Panelists also discussed the need to engage communities to increase utilisation of health services and encourage them to hold the government accountable for quality health services. According to Dr Baloni, Kaduna State instituted an integrated demand generation strategy, where they actively engage the communities and get feedback on the health services that they access. Speaking on the role that communities can play in accountability, she said “We must have accountability at all levels — so a politician says I will provide free health, hold him accountable to that… if we don’t provide what we say we are going to, then we should have some level of sanctions that will make people realise that you can’t just promise”. She also highlighted the need to ensure that communication with communities is culture sensitive and effective, citing the cultural bias against insurance as a barrier to uptake of health insurance as an example.
During the question-and-answer session, Hellen Beyioku-Alase, President of the Deaf Women Association of Nigeria advocated for inclusive healthcare services in facilities at the sub-national level, as well as the domestication and implementation of the recently signed National Disability Act.
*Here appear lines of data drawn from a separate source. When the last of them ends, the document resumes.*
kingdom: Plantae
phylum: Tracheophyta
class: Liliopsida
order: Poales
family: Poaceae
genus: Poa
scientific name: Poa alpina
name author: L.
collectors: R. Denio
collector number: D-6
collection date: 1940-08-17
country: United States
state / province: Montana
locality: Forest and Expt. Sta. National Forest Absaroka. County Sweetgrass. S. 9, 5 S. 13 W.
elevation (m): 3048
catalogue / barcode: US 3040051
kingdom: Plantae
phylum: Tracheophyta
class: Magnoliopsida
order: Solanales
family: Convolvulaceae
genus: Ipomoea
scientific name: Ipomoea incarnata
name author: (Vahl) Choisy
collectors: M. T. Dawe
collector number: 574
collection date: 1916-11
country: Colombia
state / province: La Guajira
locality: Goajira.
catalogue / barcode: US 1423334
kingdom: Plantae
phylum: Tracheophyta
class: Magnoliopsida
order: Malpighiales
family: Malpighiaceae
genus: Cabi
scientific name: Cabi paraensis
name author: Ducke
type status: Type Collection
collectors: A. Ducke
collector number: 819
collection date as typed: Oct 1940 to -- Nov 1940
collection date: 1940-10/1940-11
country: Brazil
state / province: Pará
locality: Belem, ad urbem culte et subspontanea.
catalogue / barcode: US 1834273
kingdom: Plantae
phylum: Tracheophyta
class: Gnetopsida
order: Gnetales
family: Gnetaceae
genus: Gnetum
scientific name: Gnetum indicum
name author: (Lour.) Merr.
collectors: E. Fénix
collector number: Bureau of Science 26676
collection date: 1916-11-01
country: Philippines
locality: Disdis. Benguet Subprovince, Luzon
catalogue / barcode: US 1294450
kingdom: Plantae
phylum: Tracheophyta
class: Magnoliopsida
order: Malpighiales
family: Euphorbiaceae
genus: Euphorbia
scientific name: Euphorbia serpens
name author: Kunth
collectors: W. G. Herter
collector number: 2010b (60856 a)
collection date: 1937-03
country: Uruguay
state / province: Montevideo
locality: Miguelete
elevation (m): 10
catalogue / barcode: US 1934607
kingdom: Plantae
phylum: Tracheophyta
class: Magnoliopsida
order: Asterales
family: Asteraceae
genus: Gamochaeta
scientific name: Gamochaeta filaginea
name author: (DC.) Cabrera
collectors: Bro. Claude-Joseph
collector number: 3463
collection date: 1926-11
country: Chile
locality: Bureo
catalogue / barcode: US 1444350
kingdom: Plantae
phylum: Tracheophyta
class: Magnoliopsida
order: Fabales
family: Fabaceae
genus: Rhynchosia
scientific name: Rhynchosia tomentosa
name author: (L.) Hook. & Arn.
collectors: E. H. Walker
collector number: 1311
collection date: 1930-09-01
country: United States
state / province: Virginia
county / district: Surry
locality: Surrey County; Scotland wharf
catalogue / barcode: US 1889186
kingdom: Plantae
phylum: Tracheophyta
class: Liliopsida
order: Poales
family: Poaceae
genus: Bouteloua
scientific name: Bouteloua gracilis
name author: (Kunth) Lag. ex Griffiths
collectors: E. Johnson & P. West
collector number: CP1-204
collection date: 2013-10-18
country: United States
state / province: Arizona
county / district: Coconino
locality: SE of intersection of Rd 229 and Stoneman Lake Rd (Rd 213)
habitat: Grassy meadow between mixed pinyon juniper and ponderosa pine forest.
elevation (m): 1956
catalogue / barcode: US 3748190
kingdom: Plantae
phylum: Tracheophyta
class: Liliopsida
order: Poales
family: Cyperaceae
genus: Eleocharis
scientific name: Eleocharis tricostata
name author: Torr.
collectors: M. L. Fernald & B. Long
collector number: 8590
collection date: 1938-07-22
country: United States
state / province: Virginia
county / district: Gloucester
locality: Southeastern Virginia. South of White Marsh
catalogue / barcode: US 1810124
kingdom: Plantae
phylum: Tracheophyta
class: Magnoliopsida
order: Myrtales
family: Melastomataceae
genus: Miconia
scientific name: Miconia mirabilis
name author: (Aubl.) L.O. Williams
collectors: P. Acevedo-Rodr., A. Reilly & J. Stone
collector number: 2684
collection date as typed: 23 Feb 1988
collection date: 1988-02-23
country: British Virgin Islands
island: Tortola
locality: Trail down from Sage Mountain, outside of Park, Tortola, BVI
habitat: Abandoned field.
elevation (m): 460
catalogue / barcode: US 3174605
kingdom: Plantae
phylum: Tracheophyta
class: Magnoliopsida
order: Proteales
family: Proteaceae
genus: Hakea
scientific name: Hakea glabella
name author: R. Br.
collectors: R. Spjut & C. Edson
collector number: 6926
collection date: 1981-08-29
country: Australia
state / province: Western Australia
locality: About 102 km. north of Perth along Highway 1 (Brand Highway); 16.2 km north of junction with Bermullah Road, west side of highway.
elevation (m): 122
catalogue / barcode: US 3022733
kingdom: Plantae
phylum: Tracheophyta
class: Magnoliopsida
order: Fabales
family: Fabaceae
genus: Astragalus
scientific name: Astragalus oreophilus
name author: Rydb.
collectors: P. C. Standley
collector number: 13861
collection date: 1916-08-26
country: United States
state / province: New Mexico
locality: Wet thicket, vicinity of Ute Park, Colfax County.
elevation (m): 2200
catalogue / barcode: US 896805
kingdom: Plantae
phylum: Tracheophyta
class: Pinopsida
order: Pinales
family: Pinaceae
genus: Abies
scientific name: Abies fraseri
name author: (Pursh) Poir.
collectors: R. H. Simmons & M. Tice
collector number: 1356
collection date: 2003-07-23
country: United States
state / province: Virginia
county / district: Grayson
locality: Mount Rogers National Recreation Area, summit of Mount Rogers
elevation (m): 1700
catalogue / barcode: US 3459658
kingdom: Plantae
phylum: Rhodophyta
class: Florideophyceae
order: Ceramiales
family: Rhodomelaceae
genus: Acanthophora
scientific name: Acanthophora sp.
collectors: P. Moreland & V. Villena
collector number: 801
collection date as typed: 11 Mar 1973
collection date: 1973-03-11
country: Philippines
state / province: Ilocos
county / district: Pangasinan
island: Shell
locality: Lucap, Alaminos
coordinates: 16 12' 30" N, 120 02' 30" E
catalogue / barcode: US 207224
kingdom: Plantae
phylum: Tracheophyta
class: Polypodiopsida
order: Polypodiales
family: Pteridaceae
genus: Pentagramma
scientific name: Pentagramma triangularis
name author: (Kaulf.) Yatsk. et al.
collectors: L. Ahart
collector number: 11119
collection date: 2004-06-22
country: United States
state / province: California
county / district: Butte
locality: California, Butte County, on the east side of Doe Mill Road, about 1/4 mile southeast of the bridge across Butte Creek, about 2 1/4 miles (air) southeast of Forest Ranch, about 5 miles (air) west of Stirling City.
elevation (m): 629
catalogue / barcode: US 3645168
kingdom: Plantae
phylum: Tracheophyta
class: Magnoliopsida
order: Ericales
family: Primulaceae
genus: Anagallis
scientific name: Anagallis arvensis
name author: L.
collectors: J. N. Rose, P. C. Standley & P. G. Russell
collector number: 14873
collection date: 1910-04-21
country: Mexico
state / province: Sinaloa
Dr Ikechukwu immediately committed to ensuring that sign language interpreters are employed in Enugu State hospitals, alongside other measures to ensure inclusive health services in the state.
Key takeaways and recommendations for action
- Prioritising health is a political choice and to achieve UHC will require strong political leadership and commitment to improve access to affordable healthcare for all, including people living with disabilities
- The elections in 2023 and political transition has presented a policy window and created an opportunity for reform in the health sector
- Communicate in simple, clear language, which will help stimulate citizen engagement and organisation at community level to demand for quality healthcare
- Nigeria’s poor health indices can be improved if political leaders make a collective effort to make the necessary financial investments in healthcare services
- Increase the representation of women in leadership positions in the health sector.
- Employ a whole of government approach to advocacy for solutions to the problems in the Nigerian health sector — and the sub-national governments need to take more responsibility for the delivery of quality healthcare to their citizens
- Increase demand generation for quality healthcare, by effectively engaging with communities who will then hold government accountable for provision of quality healthcare services
- Civil society must represent the views of citizens and must hold politicians accountable to the promises they will make in the upcoming elections
- Domesticate and implement relevant health policies at the subnational level, periodically evaluate progress and plan again, to ensure effectiveness and efficiency
- Create an inclusive environment where citizens contribute to co-creating the health outcomes they desire and hold leaders accountable to their decisions.
But the conversation should not end here. It is time for elections to be fought and won on development issues like health reforms rather than on promises that never seem to see the light of day. The momentum around the upcoming elections must be leveraged to get Nigeria closer to achieving UHC by ensuring political leaders place healthcare top on their agenda.